**** Selected excerpt ****
[Notable New Media]
by Kenneth W. Krause.
Kenneth W. Krause is a contributing editor and “Science Watch” columnist for the Skeptical Inquirer. Formerly a contributing editor and books columnist for the Humanist, Kenneth contributes regularly to Skeptic as well. He may be contacted at email@example.com.
Most contemporary scientists, according to Harvard University experimental psychologist, Steven Pinker, have abandoned both the nineteenth-century belief in biology as destiny and the twentieth-century doctrine that the human mind begins as a “blank slate.” In his new anthology, Language, Cognition, and Human Nature: Selected Articles (Oxford 2015), Pinker first reminds us of the now-defunct blank slate’s political and moral appeal: “If nothing in the mind is innate,” he chides, “then differences among races, sexes, and classes can never be innate, making the blank slate the ultimate safeguard against racism, sexism, and class prejudice.”
Even so, certain angry ideologues, for example, continue to wallow in blank slate dogma. Gender differences in STEM professions, for example, are often attributed entirely to prejudice and hidden barriers. The mere possibility that women, on average, are less interested than men in people-free pursuits remains oddly “unspeakable,” says Pinker (but see a recent exception here). The point, he clarifies, is not that we know for certain that evolution and genetics are relevant to explaining so-called “underrepresentation” in high-end science and math, but that “the mere possibility is often treated as an unmentionable taboo, rather than as a testable hypothesis.”
A similar exception to the general rule centers around parenting and the behavior of children. It may be true that parents who spank raise more violent children, and that more conversant parents produce children with better language skills. But why does “virtually everyone” conclude from such facts that the parent’s behavior causes that of the child? “The possibility that the correlations may rise from shared genes is usually not even mentioned, let alone tested,” says Pinker.
Equally untenable for the author is the now-popular academic doctrine he dubs “holistic interactionism” (HI). Carrying a “veneer of moderation [and] conceptual sophistication,” says Pinker, HI is based on a few “unexceptional points,” including the facts that nature and nurture are not mutually exclusive and that genes cannot cause behavior directly. But we should confront this doctrine with heightened scrutiny, according to Pinker, because “no matter how complex the interaction is, it can be understood only by identifying the components and how they interact.” HI “can stand in the way of such an understanding,” he warns, “by dismissing any attempt to disentangle heredity and environment as uncouth.”
****
Using the information:
• A. According to the review of Pinker's anthology, why does Pinker say holistic interactionism deserves heightened scrutiny? Answer in one to three sentences.
• B. Return the passage from the review of Pinker's anthology that begins at the words "[Notable New Media]" and stops after the words "contacted at email@example.com.".
**** Record set ****
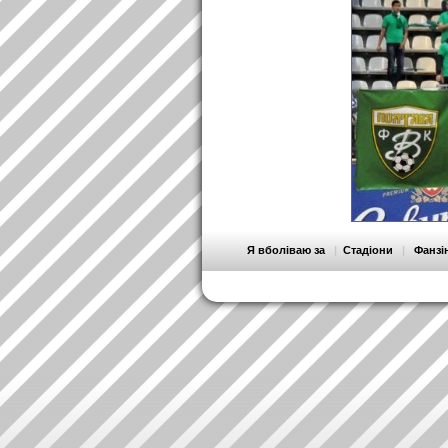
Я вболіваю за
|
Стадіони
|
Фанзі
****
Task results:
• A. Pinker holds that however complex the interaction of heredity and environment is, it can be understood only by identifying its components and how they interact. Holistic interactionism can block that understanding because it dismisses any attempt to disentangle heredity and environment as uncouth.

• B.
[Notable New Media]
by Kenneth W. Krause.
Kenneth W. Krause is a contributing editor and “Science Watch” columnist for the Skeptical Inquirer. Formerly a contributing editor and books columnist for the Humanist, Kenneth contributes regularly to Skeptic as well. He may be contacted at email@example.com.